In the face of Soviet military advances, the center was transferred to the labor camp of Raisko, a satellite of Auschwitz. During the period he lived and worked there — January to December 1944 — Christophersen was responsible for the daily work of inmate laborers. The young second lieutenant supervised about 300 workers, many of them Jewish, of whom 200 were women from the Raisko camp, and 100 were men from the nearby Auschwitz-Birkenau camp. On a number of occasions he visited Birkenau where, it is alleged, hundreds of thousands of Jews were systematically gassed to death in May-July 1944. Although he knew of Birkenau's crematories, it wasn't until after the war that he first heard anything of "gas chamber" killings or mass exterminations.

After the war he returned to farming. An ardent and life-long defender of the interests of German farmers, he also turned his considerable talents as a writer to this cause. For years he edited and published the quarterly magazine Die Bauernschaft ("The Farming Community"), which served as a forum for his straight-forward reporting and forthright and often witty commentary on cultural, historical and current social-political issues. He also ran the Nordwind book service, which distributed a range of works, including revisionist titles.

In March 1988 he testified in the "Holocaust trial" in Toronto of German-Canadian Ernst Zündel. Under oath, he detailed his wartime experiences at Auschwitz, and answered numerous pointed questions by the prosecuting attorney.

Although he was never prosecuted for his "Auschwitz Lie" booklet, he was charged for other outspoken writings. In the 1980s he served a year in prison on charges of "insulting the state" and "insulting the memory of the dead."

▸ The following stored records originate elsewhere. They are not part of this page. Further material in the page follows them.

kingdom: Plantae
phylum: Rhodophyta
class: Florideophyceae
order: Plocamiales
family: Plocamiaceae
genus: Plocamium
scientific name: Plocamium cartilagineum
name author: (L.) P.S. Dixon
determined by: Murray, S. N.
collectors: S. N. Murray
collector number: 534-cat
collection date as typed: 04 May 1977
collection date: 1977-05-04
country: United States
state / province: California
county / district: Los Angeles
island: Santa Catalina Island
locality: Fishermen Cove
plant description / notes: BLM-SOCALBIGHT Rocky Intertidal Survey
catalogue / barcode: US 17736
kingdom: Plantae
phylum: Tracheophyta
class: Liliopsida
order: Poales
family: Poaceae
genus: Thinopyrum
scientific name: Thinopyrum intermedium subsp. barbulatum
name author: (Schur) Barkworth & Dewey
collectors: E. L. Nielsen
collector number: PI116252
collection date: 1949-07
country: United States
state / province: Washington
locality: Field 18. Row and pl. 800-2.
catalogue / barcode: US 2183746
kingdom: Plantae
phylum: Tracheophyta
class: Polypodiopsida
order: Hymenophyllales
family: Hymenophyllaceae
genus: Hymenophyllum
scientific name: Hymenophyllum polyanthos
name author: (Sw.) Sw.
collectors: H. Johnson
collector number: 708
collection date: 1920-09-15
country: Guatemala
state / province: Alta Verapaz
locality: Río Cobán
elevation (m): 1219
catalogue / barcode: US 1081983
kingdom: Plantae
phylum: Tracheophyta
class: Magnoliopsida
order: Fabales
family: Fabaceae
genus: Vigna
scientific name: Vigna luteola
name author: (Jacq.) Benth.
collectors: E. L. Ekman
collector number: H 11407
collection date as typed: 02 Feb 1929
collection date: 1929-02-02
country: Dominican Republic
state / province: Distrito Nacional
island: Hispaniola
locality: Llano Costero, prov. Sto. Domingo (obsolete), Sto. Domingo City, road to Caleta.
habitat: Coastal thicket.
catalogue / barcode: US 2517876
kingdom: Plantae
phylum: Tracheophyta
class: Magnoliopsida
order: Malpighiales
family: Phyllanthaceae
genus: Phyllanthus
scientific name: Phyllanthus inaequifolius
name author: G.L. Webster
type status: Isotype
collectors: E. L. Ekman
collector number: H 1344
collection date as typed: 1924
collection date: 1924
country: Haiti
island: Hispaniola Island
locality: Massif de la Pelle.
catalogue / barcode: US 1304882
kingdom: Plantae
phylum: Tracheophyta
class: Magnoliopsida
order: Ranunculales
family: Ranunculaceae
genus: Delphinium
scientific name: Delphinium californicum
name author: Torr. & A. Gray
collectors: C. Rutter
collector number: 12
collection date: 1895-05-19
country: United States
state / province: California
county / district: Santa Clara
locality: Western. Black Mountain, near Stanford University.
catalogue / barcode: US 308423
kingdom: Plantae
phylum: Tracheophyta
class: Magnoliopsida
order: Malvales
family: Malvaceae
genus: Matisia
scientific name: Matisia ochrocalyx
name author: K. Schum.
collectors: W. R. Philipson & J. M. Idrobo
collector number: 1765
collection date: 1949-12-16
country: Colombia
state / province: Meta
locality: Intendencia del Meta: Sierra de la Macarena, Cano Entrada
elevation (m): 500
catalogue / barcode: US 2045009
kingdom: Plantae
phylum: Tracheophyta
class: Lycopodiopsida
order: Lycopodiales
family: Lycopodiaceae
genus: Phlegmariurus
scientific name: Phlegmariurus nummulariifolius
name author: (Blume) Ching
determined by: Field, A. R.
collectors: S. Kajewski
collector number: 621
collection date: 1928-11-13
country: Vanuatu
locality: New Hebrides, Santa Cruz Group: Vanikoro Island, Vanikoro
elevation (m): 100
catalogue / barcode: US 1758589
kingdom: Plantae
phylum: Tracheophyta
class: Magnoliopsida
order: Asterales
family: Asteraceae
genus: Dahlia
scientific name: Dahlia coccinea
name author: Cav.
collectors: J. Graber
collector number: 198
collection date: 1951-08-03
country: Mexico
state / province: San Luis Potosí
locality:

Driven from his homeland, he was forced to live in exile in Denmark, Belgium and Switzerland. While Danish police stood by, hundreds of "anti-fascist" thugs attacked his modest home in the small town of Kollund, pelting it with stones and defacing it with spray paint. They also severely damaged his book warehouse and, using corrosive acid, ravaged his car and expensive copy equipment. After months of such abuse, in 1995 Christophersen was forced to leave Denmark. Ill with cancer, he sought treatment in Switzerland, but in December 1995 was forced to leave that country. He next found temporary refuge in Spain. Meanwhile, the German printer of his Bauernschaft magazine was fined 50,000 marks.

During his final months, German officials treated him as a virtual "enemy of the state." His bank account in Germany was closed down, and in early 1996 a German court rejected his application to return to his homeland for a brief visit to attend the burial of a son who had died in a car crash. On the grounds that he had no permanent place of residence, in 1996 German authorities cancelled his state medical insurance coverage and stopped payment of his modest state retirement pension (into which he had paid for 45 years), as well as his military service pension.

Christophersen was arrested for the last time a few weeks before his death. A German judge declared him too ill to be jailed, and he was released to a son's custody. He died a few days later, on February 13, 1997.